Collection entries
Start of Block

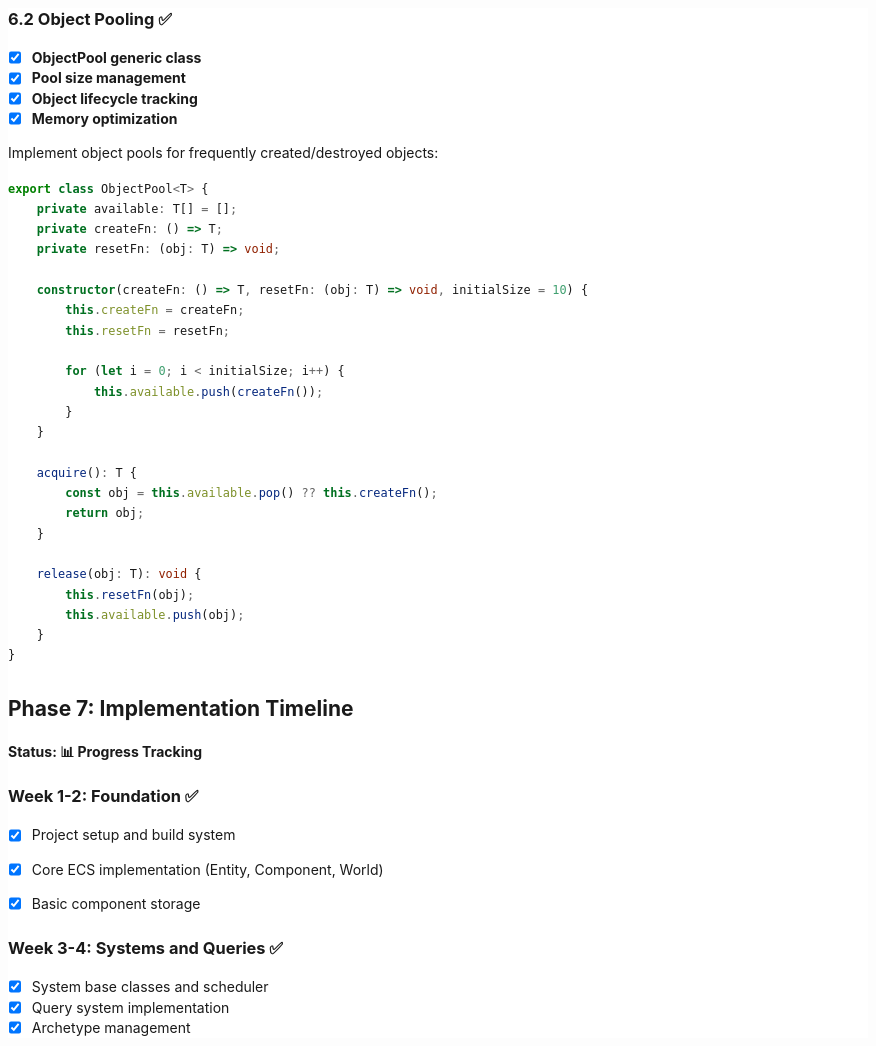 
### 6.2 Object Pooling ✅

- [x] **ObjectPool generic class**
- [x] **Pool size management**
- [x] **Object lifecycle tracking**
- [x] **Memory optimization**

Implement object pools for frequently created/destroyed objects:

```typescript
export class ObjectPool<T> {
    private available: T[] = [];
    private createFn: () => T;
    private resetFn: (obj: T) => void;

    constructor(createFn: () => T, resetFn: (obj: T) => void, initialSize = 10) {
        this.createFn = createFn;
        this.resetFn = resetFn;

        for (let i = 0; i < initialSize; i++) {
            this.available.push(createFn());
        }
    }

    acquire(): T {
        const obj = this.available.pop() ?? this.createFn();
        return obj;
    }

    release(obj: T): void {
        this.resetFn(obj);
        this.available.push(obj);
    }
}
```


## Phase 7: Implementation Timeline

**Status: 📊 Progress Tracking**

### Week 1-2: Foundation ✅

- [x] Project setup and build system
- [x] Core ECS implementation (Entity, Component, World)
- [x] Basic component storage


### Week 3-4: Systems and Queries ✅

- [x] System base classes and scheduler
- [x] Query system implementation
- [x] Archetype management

End of Block
Start of Block

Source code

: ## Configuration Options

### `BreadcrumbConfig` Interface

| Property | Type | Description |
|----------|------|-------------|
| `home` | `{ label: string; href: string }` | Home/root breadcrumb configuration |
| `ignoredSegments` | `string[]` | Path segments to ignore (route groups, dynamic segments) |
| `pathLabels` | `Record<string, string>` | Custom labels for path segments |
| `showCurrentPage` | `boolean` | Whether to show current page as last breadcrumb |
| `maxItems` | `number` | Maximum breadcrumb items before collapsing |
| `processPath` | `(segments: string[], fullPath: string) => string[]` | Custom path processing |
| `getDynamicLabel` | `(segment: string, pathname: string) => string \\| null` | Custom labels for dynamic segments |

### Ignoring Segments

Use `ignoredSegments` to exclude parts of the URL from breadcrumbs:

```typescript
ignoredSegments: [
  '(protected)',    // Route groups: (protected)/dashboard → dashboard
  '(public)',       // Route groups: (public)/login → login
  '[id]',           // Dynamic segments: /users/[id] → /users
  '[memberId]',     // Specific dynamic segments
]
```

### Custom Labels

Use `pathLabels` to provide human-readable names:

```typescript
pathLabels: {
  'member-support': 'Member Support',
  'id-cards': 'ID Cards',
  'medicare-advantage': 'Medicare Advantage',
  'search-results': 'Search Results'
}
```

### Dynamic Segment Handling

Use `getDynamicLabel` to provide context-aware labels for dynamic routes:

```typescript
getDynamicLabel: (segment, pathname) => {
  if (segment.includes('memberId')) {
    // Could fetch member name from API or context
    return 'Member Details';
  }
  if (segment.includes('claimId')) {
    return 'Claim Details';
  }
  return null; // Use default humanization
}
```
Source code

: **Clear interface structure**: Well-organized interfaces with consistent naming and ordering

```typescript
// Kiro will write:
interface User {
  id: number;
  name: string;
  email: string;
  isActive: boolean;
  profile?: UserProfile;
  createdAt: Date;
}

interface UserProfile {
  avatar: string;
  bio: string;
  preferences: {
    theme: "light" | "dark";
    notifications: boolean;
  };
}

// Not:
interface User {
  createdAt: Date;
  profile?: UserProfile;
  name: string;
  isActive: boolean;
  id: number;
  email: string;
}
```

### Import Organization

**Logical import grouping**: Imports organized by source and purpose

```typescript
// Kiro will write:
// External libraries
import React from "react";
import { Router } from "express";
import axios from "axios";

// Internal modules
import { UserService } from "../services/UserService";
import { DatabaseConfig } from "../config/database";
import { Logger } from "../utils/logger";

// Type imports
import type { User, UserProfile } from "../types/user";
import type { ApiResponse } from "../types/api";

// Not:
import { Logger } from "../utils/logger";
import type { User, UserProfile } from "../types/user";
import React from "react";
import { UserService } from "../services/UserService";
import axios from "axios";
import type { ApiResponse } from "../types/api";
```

End of Block

Exercise directions: Begin at the line above that has "before collapsing |" and stop after the line that has "dynamic segments |", copying each line exactly and adding nothing else.

Solution to this problem:
| `maxItems` | `number` | Maximum breadcrumb items before collapsing |
| `processPath` | `(segments: string[], fullPath: string) => string[]` | Custom path processing |
| `getDynamicLabel` | `(segment: string, pathname: string) => string \\| null` | Custom labels for dynamic segments |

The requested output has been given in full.